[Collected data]
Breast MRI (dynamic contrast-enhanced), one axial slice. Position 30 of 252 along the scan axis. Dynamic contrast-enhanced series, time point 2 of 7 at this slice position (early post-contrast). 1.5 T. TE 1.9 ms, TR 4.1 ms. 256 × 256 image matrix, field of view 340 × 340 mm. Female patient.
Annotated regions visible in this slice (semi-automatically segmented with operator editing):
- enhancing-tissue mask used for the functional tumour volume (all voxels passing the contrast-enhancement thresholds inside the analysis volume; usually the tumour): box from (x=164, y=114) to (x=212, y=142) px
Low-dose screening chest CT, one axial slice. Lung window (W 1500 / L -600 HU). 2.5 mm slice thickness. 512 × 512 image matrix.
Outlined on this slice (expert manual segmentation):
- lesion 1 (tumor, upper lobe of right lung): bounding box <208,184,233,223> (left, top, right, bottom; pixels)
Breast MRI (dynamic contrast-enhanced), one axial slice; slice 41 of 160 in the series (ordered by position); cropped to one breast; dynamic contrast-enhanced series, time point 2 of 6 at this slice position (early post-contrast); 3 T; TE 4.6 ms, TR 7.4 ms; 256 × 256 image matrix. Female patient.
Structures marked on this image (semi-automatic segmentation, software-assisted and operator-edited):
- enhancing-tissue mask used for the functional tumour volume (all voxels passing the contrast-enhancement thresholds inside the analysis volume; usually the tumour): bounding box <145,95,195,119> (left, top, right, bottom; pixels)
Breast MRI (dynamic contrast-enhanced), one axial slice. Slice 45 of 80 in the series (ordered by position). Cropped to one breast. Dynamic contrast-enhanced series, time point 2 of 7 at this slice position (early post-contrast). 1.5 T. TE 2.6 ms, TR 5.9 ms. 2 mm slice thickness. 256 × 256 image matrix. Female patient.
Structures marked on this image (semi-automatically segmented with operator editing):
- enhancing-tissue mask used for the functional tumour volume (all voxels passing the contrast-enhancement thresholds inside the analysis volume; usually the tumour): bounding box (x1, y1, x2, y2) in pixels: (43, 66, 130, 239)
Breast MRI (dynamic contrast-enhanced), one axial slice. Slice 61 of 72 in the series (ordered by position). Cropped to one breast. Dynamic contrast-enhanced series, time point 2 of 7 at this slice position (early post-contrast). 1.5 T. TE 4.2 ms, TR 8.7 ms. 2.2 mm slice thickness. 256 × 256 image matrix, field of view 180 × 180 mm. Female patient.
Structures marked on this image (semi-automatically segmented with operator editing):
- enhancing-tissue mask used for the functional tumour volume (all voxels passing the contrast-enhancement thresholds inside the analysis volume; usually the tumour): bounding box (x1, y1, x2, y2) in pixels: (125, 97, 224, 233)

• Instructions for the task: What is needed is an exact repetition of all the entries above.

• Task solution:
Breast MRI (dynamic contrast-enhanced), one axial slice. Position 30 of 252 along the scan axis. Dynamic contrast-enhanced series, time point 2 of 7 at this slice position (early post-contrast). 1.5 T. TE 1.9 ms, TR 4.1 ms. 256 × 256 image matrix, field of view 340 × 340 mm. Female patient.
Annotated regions visible in this slice (semi-automatically segmented with operator editing):
- enhancing-tissue mask used for the functional tumour volume (all voxels passing the contrast-enhancement thresholds inside the analysis volume; usually the tumour): box from (x=164, y=114) to (x=212, y=142) px
Low-dose screening chest CT, one axial slice. Lung window (W 1500 / L -600 HU). 2.5 mm slice thickness. 512 × 512 image matrix.
Outlined on this slice (expert manual segmentation):
- lesion 1 (tumor, upper lobe of right lung): bounding box <208,184,233,223> (left, top, right, bottom; pixels)
Breast MRI (dynamic contrast-enhanced), one axial slice; slice 41 of 160 in the series (ordered by position); cropped to one breast; dynamic contrast-enhanced series, time point 2 of 6 at this slice position (early post-contrast); 3 T; TE 4.6 ms, TR 7.4 ms; 256 × 256 image matrix. Female patient.
Structures marked on this image (semi-automatic segmentation, software-assisted and operator-edited):
- enhancing-tissue mask used for the functional tumour volume (all voxels passing the contrast-enhancement thresholds inside the analysis volume; usually the tumour): bounding box <145,95,195,119> (left, top, right, bottom; pixels)
Breast MRI (dynamic contrast-enhanced), one axial slice. Slice 45 of 80 in the series (ordered by position). Cropped to one breast. Dynamic contrast-enhanced series, time point 2 of 7 at this slice position (early post-contrast). 1.5 T. TE 2.6 ms, TR 5.9 ms. 2 mm slice thickness. 256 × 256 image matrix. Female patient.
Structures marked on this image (semi-automatically segmented with operator editing):
- enhancing-tissue mask used for the functional tumour volume (all voxels passing the contrast-enhancement thresholds inside the analysis volume; usually the tumour): bounding box (x1, y1, x2, y2) in pixels: (43, 66, 130, 239)
Breast MRI (dynamic contrast-enhanced), one axial slice. Slice 61 of 72 in the series (ordered by position). Cropped to one breast. Dynamic contrast-enhanced series, time point 2 of 7 at this slice position (early post-contrast). 1.5 T. TE 4.2 ms, TR 8.7 ms. 2.2 mm slice thickness. 256 × 256 image matrix, field of view 180 × 180 mm. Female patient.
Structures marked on this image (semi-automatically segmented with operator editing):
- enhancing-tissue mask used for the functional tumour volume (all voxels passing the contrast-enhancement thresholds inside the analysis volume; usually the tumour): bounding box (x1, y1, x2, y2) in pixels: (125, 97, 224, 233)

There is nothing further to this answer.